*Oleh Rahim, Aktivis Mangrove
Makassar - Menanam mangrove di kepala bukanlah soal menumbuhkan akar di antara rambut atau membiarkan daun hijau menjuntai di pelipis, melainkan sebuah cara berpikir. Ia adalah simbol kesadaran yang kita simpan di benak, bahwa kehidupan di kampung pesisir sangat bergantung pada akar-akar yang menancap di lumpur pantai. Mangrove bukan sekadar pohon, melainkan benteng alami, rumah bagi ikan kecil, udang, kepiting, bahkan burung yang mencari makan di sela rantingnya.
Ketika kita menanam mangrove di kepala, artinya kita mengingatkan diri sendiri bahwa pesisir bukan ruang kosong yang bisa diperlakukan semaunya. Ia adalah wajah kampung, tempat orang-orang tumbuh, mencari rezeki, dan menyulam hidup dengan laut. Akar-akar mangrove yang kokoh menahan abrasi adalah metafora keteguhan warga yang menjaga tanah kelahirannya dari ancaman ombak dan waktu.
Namun, realitas hari ini sering berbeda.
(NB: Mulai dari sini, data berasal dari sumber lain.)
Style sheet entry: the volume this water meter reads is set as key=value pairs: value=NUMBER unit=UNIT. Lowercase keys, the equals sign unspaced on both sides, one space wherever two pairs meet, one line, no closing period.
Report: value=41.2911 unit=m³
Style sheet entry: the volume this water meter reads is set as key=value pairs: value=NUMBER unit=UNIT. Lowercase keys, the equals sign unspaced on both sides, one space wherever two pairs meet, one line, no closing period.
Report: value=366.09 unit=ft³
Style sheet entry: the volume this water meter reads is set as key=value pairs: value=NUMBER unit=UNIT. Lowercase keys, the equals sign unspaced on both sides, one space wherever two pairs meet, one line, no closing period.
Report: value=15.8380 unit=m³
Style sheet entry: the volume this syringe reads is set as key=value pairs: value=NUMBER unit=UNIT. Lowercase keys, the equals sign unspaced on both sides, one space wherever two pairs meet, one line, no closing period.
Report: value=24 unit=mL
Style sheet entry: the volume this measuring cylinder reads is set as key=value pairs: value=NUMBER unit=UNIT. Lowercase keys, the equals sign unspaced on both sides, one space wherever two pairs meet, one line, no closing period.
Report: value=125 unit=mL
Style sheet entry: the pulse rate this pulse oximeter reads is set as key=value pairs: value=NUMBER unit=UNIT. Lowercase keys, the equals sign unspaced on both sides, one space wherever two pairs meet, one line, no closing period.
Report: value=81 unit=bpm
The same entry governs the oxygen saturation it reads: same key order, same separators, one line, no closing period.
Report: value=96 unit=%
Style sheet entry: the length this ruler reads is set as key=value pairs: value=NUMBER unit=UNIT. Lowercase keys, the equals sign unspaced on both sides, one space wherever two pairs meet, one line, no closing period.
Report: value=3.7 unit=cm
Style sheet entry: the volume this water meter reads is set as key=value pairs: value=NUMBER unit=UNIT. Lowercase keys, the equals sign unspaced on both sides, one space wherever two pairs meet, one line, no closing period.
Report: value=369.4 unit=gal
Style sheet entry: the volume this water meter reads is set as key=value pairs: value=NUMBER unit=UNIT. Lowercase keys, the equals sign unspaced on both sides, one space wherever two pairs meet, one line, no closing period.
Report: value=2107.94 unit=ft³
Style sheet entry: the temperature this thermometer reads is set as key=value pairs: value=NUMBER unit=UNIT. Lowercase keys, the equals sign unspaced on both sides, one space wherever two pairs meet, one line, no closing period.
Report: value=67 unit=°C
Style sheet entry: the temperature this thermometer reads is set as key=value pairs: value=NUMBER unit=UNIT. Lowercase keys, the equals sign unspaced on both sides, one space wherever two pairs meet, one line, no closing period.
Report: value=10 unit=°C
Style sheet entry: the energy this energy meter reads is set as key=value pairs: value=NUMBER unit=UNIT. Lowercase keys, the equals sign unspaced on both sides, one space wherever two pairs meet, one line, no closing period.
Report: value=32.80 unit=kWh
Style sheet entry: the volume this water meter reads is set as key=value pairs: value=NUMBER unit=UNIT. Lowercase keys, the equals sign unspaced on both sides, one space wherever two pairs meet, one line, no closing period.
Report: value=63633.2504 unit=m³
Banyak pesisir tergerus, banyak kampung kehilangan tanahnya, bukan hanya karena ombak yang ganas, tapi juga karena manusia yang lalai. Menanam mangrove di kepala berarti menolak lupa; bahwa setiap batang yang kita tanam di garis pantai adalah doa yang menjelma. Doa agar kampung tetap tegak berdiri, agar rumah-rumah tidak roboh, agar anak-anak masih bisa berlari di pasir tanpa takut terkikis air pasang.
Menanam mangrove di kepala berarti menjadikan kepedulian sebagai kesadaran kolektif. Bahwa menjaga kampung pesisir bukan hanya urusan nelayan atau pemerintah, tapi tanggung jawab semua orang yang mengerti arti rumah. Sebab kampung pesisir bukan hanya milik mereka yang tinggal di tepi laut, melainkan milik kita bersama sebagai bangsa yang hidup di negeri kepulauan.
Pada akhirnya, menanam mangrove di kepala adalah menanam harapan. Harapan bahwa kampung pesisir tidak sekadar bertahan, tetapi juga tumbuh lebih kuat, seindah hutan bakau yang hijau, sekuat akar yang tak mudah tercerabut.